MONTREAL - Davy Arnaud knows the importance of having a stadium that a team can call home.
And the Montreal Impact captain is looking forward to the club's move into a revamped and expanded Saputo Stadium to face the Seattle Sounders on Saturday night.
After playing their first five home games indoors on a synthetic surface at Olympic Stadium, and eight of their first 13 Major League Soccer games on the road, the Major League Soccer expansion club is ready to take ownership of its grass pitch home. They were 2-1-2 in the Big O.
''There is that (special) feeling, especially because we've played so many games on the road this year,'' Arnaud said Friday. ''I don't know how many people realize how much we've played on the road.
''It's been tough for us. Having our own home, our own stadium, is important to us. We're going to play a lot of games in there. I kind of went through this last year with Kansas City, where we played a lot of games on the road and then really benefited from being at home.
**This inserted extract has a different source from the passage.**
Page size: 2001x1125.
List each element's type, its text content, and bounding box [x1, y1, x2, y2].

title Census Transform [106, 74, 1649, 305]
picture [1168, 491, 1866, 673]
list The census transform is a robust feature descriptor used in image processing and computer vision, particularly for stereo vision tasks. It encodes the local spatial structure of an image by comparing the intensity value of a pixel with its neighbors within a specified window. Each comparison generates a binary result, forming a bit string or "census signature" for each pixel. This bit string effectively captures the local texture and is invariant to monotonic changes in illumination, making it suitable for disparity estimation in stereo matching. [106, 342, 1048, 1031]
Hopefully we'll do the same thing.''
Sporting Kansas City played its first 10 games away from home last season, picking up only one win, before moving into Livestrong Park. In their new digs, Sporting caught fire and finished first in the Eastern Conference.
When Montreal landed an MLS expansion franchise, it came with a promise to grow the stadium that opened in May, 2008 from 13,034 seats to at least 20,000.
The renovated stadium, slated to hold 20,341, is ready for use even though one section of about 900 seats in the east end won't be completed until later this year. It has a new look, with 6,948 seats covered, new lighting, and more corporate boxes and concession stands.
''It's more intimate now,'' said midfielder Patrice Bernier. ''It's more compact with the covered seats.
''The sound will stay inside. I think people will feel closer to the action.''
It was Arnaud who scored Montreal's first MLS goal in a 1-1 draw at the Big O with the Chicago Fire on March 17. Now there's a chance to be the first to score at the expanded facility. Rocco Placentino was first to hit the back of the net in Saputo Stadium's previous set-up in June, 2008.
''There's a lot of parity in this league,'' said Bernier. ''At home, we have a chance to show that while we did well at Olympic Stadium, now this is our home and to demonstrate that it will be hard to beat us at home.''
The game ends a nearly three-week break that allowed some MLS players to report to national teams for World Cup qualifiers. Goalkeeper Donovan Ricketts, who played for Jamaica, will start against Seattle.
The Impact ended the first section of the schedule at 3-7-3, but expect to do better with six of their next 10 games at home. It starts with a tough game against the Sounders (7-3-3), who are third in the Western Conference.
''We're anxious to play,'' added Bernier. ''It was a chance to refresh yourself physically and mentally.
''There were some guys with some aches and pains. Now we have our whole team. Now we just have to be patient. We can't push too hard on the gas and get burned out by half time.''
Based on practice, it appears coach Jesse Marsch will go with his new 4-2-3-1 setup that has his three top midfielders — Arnaud, Felipe Martins and Justin Mapp — supporting a single striker. On Friday, that was rookie Andrew Wenger, which would leave big striker Bernardo Corradi on the bench.
The back line has Zarek Valentin, Nelson Rivas, Matteo Ferrari and Jeb Brovsky.
The Sounders were one of Montreal's chief rivals for championships when both were in lower leagues. Montreal beat Seattle 2-0 in the final to claim the A-League title in 2004, only to lose to the Sounders in the second round of playoffs the following year.